------ Texto fornecido ------
Rafael Teixeira Ramos & Ana Cristina Mizutori

Na quinta-feira, 4 de fevereiro 2021, o Fortaleza Esporte Clube disputou a 34ª rodada do Campeonato Brasileiro 2020 Série A contra a equipe do Coritiba Foot Ball Club.

Além da vitória do time cearense, a partida ficou marcada pela expulsão do goleiro do Coritiba – Wilson Rodrigues de Moura Júnior –, após ter recebido o segundo cartão amarelo por avançar na defesa, tirando os dois pés da linha do gol na cobrança de pênalti pelo atacante adversário, Wellington Paulista.

Para esta coluna, a análise que marca o jogo não se limita à expulsão do goleiro, mas à aplicação do segundo cartão amarelo pelo motivo citado acima.
------ Dados registrados ------
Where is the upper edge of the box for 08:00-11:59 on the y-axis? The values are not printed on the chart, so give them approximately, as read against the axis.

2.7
------
------ Dados registrados ------
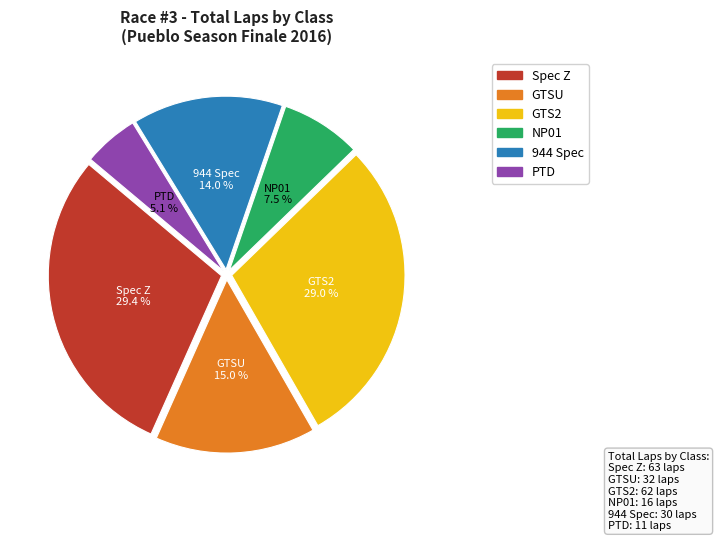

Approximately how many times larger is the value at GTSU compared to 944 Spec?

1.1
------
Instruções da tarefa |
Responda, com base no texto sobre a partida entre Fortaleza e Coritiba:
(a) Qual rodada do Campeonato Brasileiro 2020 Série A foi disputada nessa partida?
(b) Qual goleiro foi expulso?
(c) Qual atacante fez a cobrança de pênalti?

Espaço para resposta |
(a) A 34ª rodada.
(b) Wilson Rodrigues de Moura Júnior, do Coritiba.
(c) Wellington Paulista.